=== What is being asked ===
The lines to repeat are those below from the one containing "[116,694,293,711] PQL, practical" down to the one containing "(370, 323) none", both included; reproduce them exactly and nothing else.

(The data Opens)

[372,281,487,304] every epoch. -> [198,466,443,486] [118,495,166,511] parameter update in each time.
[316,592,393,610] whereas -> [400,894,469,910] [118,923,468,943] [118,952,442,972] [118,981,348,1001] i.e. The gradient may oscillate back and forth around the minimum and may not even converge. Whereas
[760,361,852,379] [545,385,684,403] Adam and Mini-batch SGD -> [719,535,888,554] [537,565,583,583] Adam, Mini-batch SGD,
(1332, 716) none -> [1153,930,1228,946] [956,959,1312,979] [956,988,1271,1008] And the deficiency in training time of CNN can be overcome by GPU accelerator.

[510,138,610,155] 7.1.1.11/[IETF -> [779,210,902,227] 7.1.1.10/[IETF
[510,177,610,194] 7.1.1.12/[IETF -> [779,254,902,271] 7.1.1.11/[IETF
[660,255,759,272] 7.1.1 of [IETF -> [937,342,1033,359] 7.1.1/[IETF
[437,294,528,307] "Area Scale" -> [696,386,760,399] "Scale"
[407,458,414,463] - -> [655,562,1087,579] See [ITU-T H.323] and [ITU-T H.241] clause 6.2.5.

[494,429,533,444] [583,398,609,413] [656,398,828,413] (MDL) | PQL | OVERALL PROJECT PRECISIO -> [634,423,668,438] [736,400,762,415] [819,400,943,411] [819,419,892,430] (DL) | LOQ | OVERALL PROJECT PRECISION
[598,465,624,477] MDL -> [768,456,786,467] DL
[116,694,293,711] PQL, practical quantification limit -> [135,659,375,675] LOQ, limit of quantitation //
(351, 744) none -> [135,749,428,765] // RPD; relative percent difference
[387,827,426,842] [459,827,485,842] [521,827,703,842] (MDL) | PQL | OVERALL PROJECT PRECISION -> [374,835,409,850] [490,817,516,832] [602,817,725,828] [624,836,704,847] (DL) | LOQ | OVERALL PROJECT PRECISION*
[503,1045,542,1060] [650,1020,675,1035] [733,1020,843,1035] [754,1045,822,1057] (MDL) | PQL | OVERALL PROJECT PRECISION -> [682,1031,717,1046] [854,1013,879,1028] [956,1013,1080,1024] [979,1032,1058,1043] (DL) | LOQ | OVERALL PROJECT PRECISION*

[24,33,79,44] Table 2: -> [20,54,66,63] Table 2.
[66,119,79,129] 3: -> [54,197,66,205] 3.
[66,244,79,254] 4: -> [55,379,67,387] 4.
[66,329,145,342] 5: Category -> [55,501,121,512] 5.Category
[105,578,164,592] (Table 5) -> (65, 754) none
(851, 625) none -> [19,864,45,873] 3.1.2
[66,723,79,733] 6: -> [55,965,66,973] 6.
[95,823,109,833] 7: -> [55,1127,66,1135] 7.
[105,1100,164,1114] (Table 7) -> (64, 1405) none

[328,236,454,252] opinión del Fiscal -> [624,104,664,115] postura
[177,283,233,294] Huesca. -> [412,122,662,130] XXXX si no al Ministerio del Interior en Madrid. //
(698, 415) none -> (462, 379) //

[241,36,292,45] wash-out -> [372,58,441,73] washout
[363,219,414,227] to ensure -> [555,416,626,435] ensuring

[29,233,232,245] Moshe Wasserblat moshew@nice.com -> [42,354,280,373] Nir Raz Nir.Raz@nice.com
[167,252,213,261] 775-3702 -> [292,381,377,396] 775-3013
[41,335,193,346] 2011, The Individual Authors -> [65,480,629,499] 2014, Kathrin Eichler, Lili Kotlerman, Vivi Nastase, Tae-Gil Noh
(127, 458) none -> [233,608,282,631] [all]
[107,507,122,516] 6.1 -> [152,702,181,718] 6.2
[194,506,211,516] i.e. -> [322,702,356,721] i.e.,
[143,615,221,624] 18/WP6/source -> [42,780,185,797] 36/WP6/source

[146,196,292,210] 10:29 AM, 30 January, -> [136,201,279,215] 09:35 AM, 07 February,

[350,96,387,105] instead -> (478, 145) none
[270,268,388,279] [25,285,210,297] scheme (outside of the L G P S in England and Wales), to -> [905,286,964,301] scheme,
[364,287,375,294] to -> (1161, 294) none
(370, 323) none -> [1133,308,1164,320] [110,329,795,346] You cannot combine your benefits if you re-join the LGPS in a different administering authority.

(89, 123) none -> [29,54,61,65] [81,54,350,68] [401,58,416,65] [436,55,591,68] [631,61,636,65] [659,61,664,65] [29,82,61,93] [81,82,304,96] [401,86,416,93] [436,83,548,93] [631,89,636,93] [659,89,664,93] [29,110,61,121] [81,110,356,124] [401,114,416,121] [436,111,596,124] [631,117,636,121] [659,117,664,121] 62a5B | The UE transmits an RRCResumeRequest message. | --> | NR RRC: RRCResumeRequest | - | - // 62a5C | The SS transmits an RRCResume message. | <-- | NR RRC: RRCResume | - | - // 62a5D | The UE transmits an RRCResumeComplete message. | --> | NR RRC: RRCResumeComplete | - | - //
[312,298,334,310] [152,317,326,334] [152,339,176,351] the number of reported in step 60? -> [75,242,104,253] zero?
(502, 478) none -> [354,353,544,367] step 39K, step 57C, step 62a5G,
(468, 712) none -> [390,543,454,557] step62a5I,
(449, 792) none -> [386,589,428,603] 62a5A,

(The data Closes)

=== Answer for this exercise ===
[116,694,293,711] PQL, practical quantification limit -> [135,659,375,675] LOQ, limit of quantitation //
(351, 744) none -> [135,749,428,765] // RPD; relative percent difference
[387,827,426,842] [459,827,485,842] [521,827,703,842] (MDL) | PQL | OVERALL PROJECT PRECISION -> [374,835,409,850] [490,817,516,832] [602,817,725,828] [624,836,704,847] (DL) | LOQ | OVERALL PROJECT PRECISION*
[503,1045,542,1060] [650,1020,675,1035] [733,1020,843,1035] [754,1045,822,1057] (MDL) | PQL | OVERALL PROJECT PRECISION -> [682,1031,717,1046] [854,1013,879,1028] [956,1013,1080,1024] [979,1032,1058,1043] (DL) | LOQ | OVERALL PROJECT PRECISION*

[24,33,79,44] Table 2: -> [20,54,66,63] Table 2.
[66,119,79,129] 3: -> [54,197,66,205] 3.
[66,244,79,254] 4: -> [55,379,67,387] 4.
[66,329,145,342] 5: Category -> [55,501,121,512] 5.Category
[105,578,164,592] (Table 5) -> (65, 754) none
(851, 625) none -> [19,864,45,873] 3.1.2
[66,723,79,733] 6: -> [55,965,66,973] 6.
[95,823,109,833] 7: -> [55,1127,66,1135] 7.
[105,1100,164,1114] (Table 7) -> (64, 1405) none

[328,236,454,252] opinión del Fiscal -> [624,104,664,115] postura
[177,283,233,294] Huesca. -> [412,122,662,130] XXXX si no al Ministerio del Interior en Madrid. //
(698, 415) none -> (462, 379) //

[241,36,292,45] wash-out -> [372,58,441,73] washout
[363,219,414,227] to ensure -> [555,416,626,435] ensuring

[29,233,232,245] Moshe Wasserblat moshew@nice.com -> [42,354,280,373] Nir Raz Nir.Raz@nice.com
[167,252,213,261] 775-3702 -> [292,381,377,396] 775-3013
[41,335,193,346] 2011, The Individual Authors -> [65,480,629,499] 2014, Kathrin Eichler, Lili Kotlerman, Vivi Nastase, Tae-Gil Noh
(127, 458) none -> [233,608,282,631] [all]
[107,507,122,516] 6.1 -> [152,702,181,718] 6.2
[194,506,211,516] i.e. -> [322,702,356,721] i.e.,
[143,615,221,624] 18/WP6/source -> [42,780,185,797] 36/WP6/source

[146,196,292,210] 10:29 AM, 30 January, -> [136,201,279,215] 09:35 AM, 07 February,

[350,96,387,105] instead -> (478, 145) none
[270,268,388,279] [25,285,210,297] scheme (outside of the L G P S in England and Wales), to -> [905,286,964,301] scheme,
[364,287,375,294] to -> (1161, 294) none
(370, 323) none -> [1133,308,1164,320] [110,329,795,346] You cannot combine your benefits if you re-join the LGPS in a different administering authority.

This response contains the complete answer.